**WHAT THE EXERCISE ASKS:** Once the line holding "if(KR_Tj == 1)" is written out, stop; begin at the first line of the material below and retype exactly, dropping pictures.

**RECORDS PROVIDED:**
______

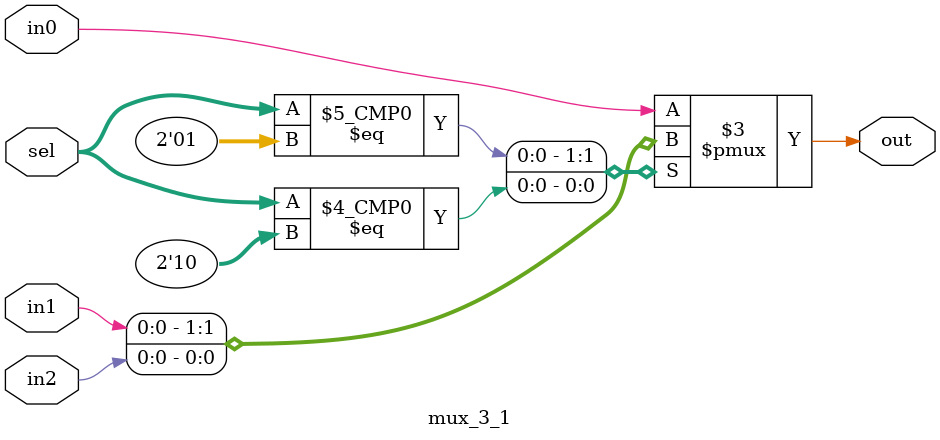
<source format=v>
module mux_3_1 (
    input in0,
    input in1,
    input in2,
    input [1:0]sel,
    output reg out

);
    always @(*) begin
       
        case(sel)
            2'b00:out=in0;
            2'b01:out=in1;
            2'b10:out=in2;
            default: out=in0;
        endcase
    end
endmodule
</source>
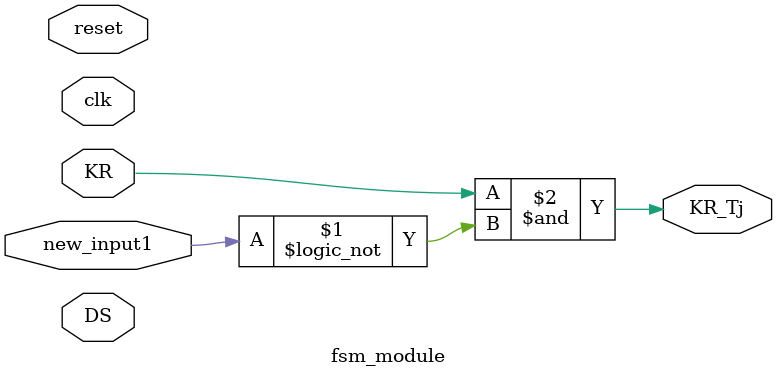
<source format=v>
module fsm_module(
    input KR, DS, clk, reset, new_input1,
    output wire KR_Tj
);

parameter [2:0] WAIT_KEY = 3'b001, WAIT_DATA = 3'b001, INITIAL_ROUND = 3'b010, DO_ROUND = 3'b011, FINAL_ROUND = 3'b100;
reg [2:0] current_state, next_state;

assign KR_Tj = KR & !(new_input1);

always @(current_state, KR_Tj, DS) begin
    case(current_state) 
        WAIT_KEY: begin
            if(KR_Tj == 1) next_state = WAIT_DATA;
            else next_state = WAIT_KEY;
        end

        WAIT_DATA: begin
            if(DS == 0) next_state = WAIT_KEY;
            else next_state = INITIAL_ROUND;
        end

        INITIAL_ROUND: begin
            if(KR_Tj == 0) next_state = WAIT_KEY;
            else next_state = DO_ROUND;
        end 

        DO_ROUND: begin
            if(KR_Tj == 0) next_state = WAIT_KEY;
            else next_state = FINAL_ROUND;
        end

        FINAL_ROUND: begin
            if(KR_Tj == 0) next_state = WAIT_KEY;
            else next_state = WAIT_DATA;
        end
    endcase
end

always @(posedge clk, posedge reset) begin
    if(reset == 1) 
        current_state <= WAIT_KEY;
    else
        current_state <= next_state;
end 

endmodule
</source>
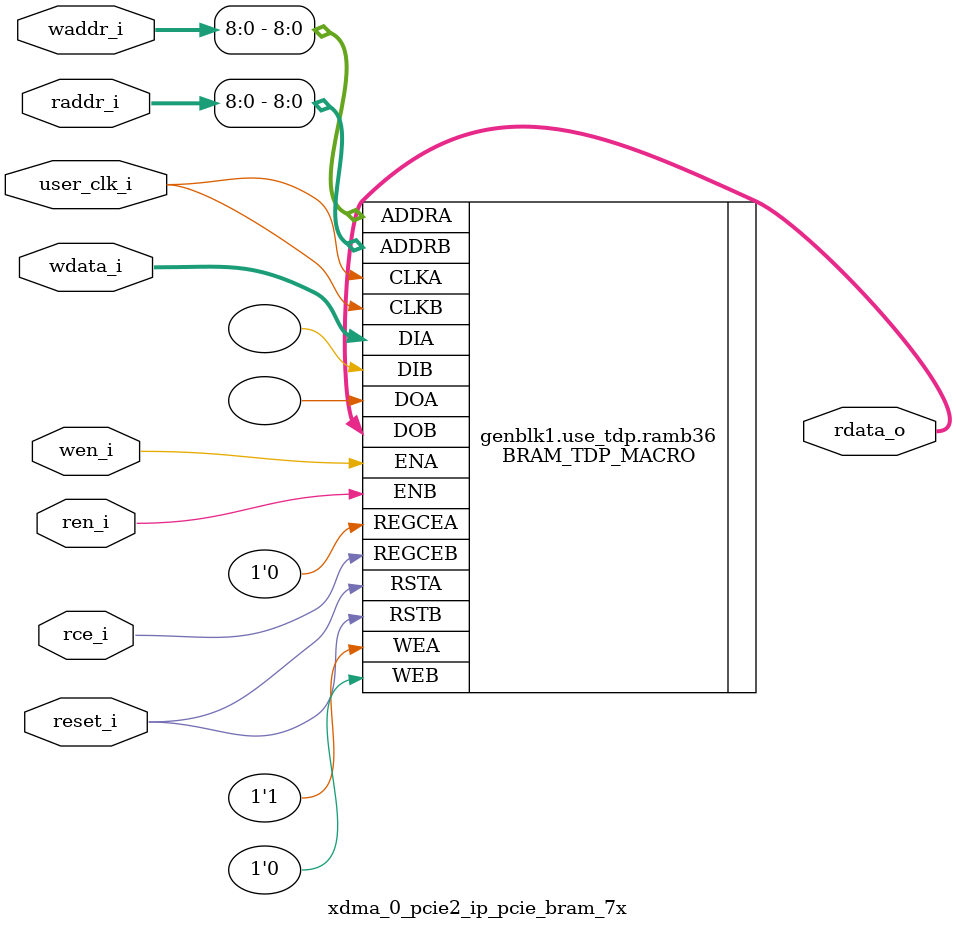
<source format=v>

`timescale 1ps/1ps

(* DowngradeIPIdentifiedWarnings = "yes" *)
module xdma_0_pcie2_ip_pcie_bram_7x
  #(
    parameter [3:0]  LINK_CAP_MAX_LINK_SPEED = 4'h1,        // PCIe Link Speed : 1 - 2.5 GT/s; 2 - 5.0 GT/s
    parameter [5:0]  LINK_CAP_MAX_LINK_WIDTH = 6'h08,       // PCIe Link Width : 1 / 2 / 4 / 8
    parameter IMPL_TARGET = "HARD",                         // the implementation target : HARD, SOFT
    parameter DOB_REG = 0,                                  // 1 - use the output register;
                                                            // 0 - don't use the output register
    parameter WIDTH = 0                                     // supported WIDTH's : 4, 9, 18, 36 - uses RAMB36
                                                            //                     72 - uses RAMB36SDP
    )
    (
     input               user_clk_i,// user clock
     input               reset_i,   // bram reset

     input               wen_i,     // write enable
     input [12:0]        waddr_i,   // write address
     input [WIDTH - 1:0] wdata_i,   // write data

     input               ren_i,     // read enable
     input               rce_i,     // output register clock enable
     input [12:0]        raddr_i,   // read address

     output [WIDTH - 1:0] rdata_o   // read data
     );

   // map the address bits
   localparam ADDR_MSB = ((WIDTH == 4)  ? 12 :
                          (WIDTH == 9)  ? 11 :
                          (WIDTH == 18) ? 10 :
                          (WIDTH == 36) ?  9 :
                                           8
                          );

   // set the width of the tied off low address bits
   localparam ADDR_LO_BITS = ((WIDTH == 4)  ? 2 :
                              (WIDTH == 9)  ? 3 :
                              (WIDTH == 18) ? 4 :
                              (WIDTH == 36) ? 5 :
                                              0 // for WIDTH 72 use RAMB36SDP
                              );

   // map the data bits
   localparam D_MSB =  ((WIDTH == 4)  ?  3 :
                        (WIDTH == 9)  ?  7 :
                        (WIDTH == 18) ? 15 :
                        (WIDTH == 36) ? 31 :
                                        63
                        );

   // map the data parity bits
   localparam DP_LSB =  D_MSB + 1;

   localparam DP_MSB =  ((WIDTH == 4)  ? 4 :
                         (WIDTH == 9)  ? 8 :
                         (WIDTH == 18) ? 17 :
                         (WIDTH == 36) ? 35 :
                                         71
                        );

   localparam DPW = DP_MSB - DP_LSB + 1;
   localparam WRITE_MODE = ((WIDTH == 72) && (!((LINK_CAP_MAX_LINK_SPEED == 4'h2) && (LINK_CAP_MAX_LINK_WIDTH == 6'h08)))) ? "WRITE_FIRST" :
                           ((LINK_CAP_MAX_LINK_SPEED == 4'h2) && (LINK_CAP_MAX_LINK_WIDTH == 6'h08)) ? "WRITE_FIRST" : "NO_CHANGE";

   localparam DEVICE = (IMPL_TARGET == "HARD") ? "7SERIES" : "VIRTEX6";
   localparam BRAM_SIZE = "36Kb";

   localparam WE_WIDTH =(DEVICE == "VIRTEX5" || DEVICE == "VIRTEX6" || DEVICE == "7SERIES") ?
                            ((WIDTH <= 9) ? 1 :
                             (WIDTH > 9 && WIDTH <= 18) ? 2 :
                             (WIDTH > 18 && WIDTH <= 36) ? 4 :
                             (WIDTH > 36 && WIDTH <= 72) ? 8 :
                             (BRAM_SIZE == "18Kb") ? 4 : 8 ) : 8;

   //synthesis translate_off
   initial begin
      //$display("[%t] %m DOB_REG %0d WIDTH %0d ADDR_MSB %0d ADDR_LO_BITS %0d DP_MSB %0d DP_LSB %0d D_MSB %0d",
      //          $time, DOB_REG,   WIDTH,    ADDR_MSB,    ADDR_LO_BITS,    DP_MSB,    DP_LSB,    D_MSB);

      case (WIDTH)
        4,9,18,36,72:;
        default:
          begin
             $display("[%t] %m Error WIDTH %0d not supported", $time, WIDTH);
             $finish;
          end
      endcase // case (WIDTH)
   end
   //synthesis translate_on

   generate
   if ((LINK_CAP_MAX_LINK_WIDTH == 6'h08 && LINK_CAP_MAX_LINK_SPEED == 4'h2) || (WIDTH == 72)) begin : use_sdp
        BRAM_SDP_MACRO #(
               .DEVICE        (DEVICE),
               .BRAM_SIZE     (BRAM_SIZE),
               .DO_REG        (DOB_REG),
               .READ_WIDTH    (WIDTH),
               .WRITE_WIDTH   (WIDTH),
               .WRITE_MODE    (WRITE_MODE)
               )
        ramb36sdp(
               .DO             (rdata_o[WIDTH-1:0]),
               .DI             (wdata_i[WIDTH-1:0]),
               .RDADDR         (raddr_i[ADDR_MSB:0]),
               .RDCLK          (user_clk_i),
               .RDEN           (ren_i),
               .REGCE          (rce_i),
               .RST            (reset_i),
               .WE             ({WE_WIDTH{1'b1}}),
               .WRADDR         (waddr_i[ADDR_MSB:0]),
               .WRCLK          (user_clk_i),
               .WREN           (wen_i)
               );

    end  // block: use_sdp
    else if (WIDTH <= 36) begin : use_tdp
    // use RAMB36's if the width is 4, 9, 18, or 36
        BRAM_TDP_MACRO #(
               .DEVICE        (DEVICE),
               .BRAM_SIZE     (BRAM_SIZE),
               .DOA_REG       (0),
               .DOB_REG       (DOB_REG),
               .READ_WIDTH_A  (WIDTH),
               .READ_WIDTH_B  (WIDTH),
               .WRITE_WIDTH_A (WIDTH),
               .WRITE_WIDTH_B (WIDTH),
               .WRITE_MODE_A  (WRITE_MODE)
               )
        ramb36(
               .DOA            (),
               .DOB            (rdata_o[WIDTH-1:0]),
               .ADDRA          (waddr_i[ADDR_MSB:0]),
               .ADDRB          (raddr_i[ADDR_MSB:0]),
               .CLKA           (user_clk_i),
               .CLKB           (user_clk_i),
               .DIA            (wdata_i[WIDTH-1:0]),
               .DIB            ({WIDTH{1'b0}}),
               .ENA            (wen_i),
               .ENB            (ren_i),
               .REGCEA         (1'b0),
               .REGCEB         (rce_i),
               .RSTA           (reset_i),
               .RSTB           (reset_i),
               .WEA            ({WE_WIDTH{1'b1}}),
               .WEB            ({WE_WIDTH{1'b0}})
               );
   end // block: use_tdp
   endgenerate

endmodule // pcie_bram_7x


</source>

______

**ANSWER BOX:**
<source format=v>
module mux_3_1 (
    input in0,
    input in1,
    input in2,
    input [1:0]sel,
    output reg out

);
    always @(*) begin
       
        case(sel)
            2'b00:out=in0;
            2'b01:out=in1;
            2'b10:out=in2;
            default: out=in0;
        endcase
    end
endmodule
</source>
<source format=v>
module fsm_module(
    input KR, DS, clk, reset, new_input1,
    output wire KR_Tj
);

parameter [2:0] WAIT_KEY = 3'b001, WAIT_DATA = 3'b001, INITIAL_ROUND = 3'b010, DO_ROUND = 3'b011, FINAL_ROUND = 3'b100;
reg [2:0] current_state, next_state;

assign KR_Tj = KR & !(new_input1);

always @(current_state, KR_Tj, DS) begin
    case(current_state) 
        WAIT_KEY: begin
            if(KR_Tj == 1) next_state = WAIT_DATA;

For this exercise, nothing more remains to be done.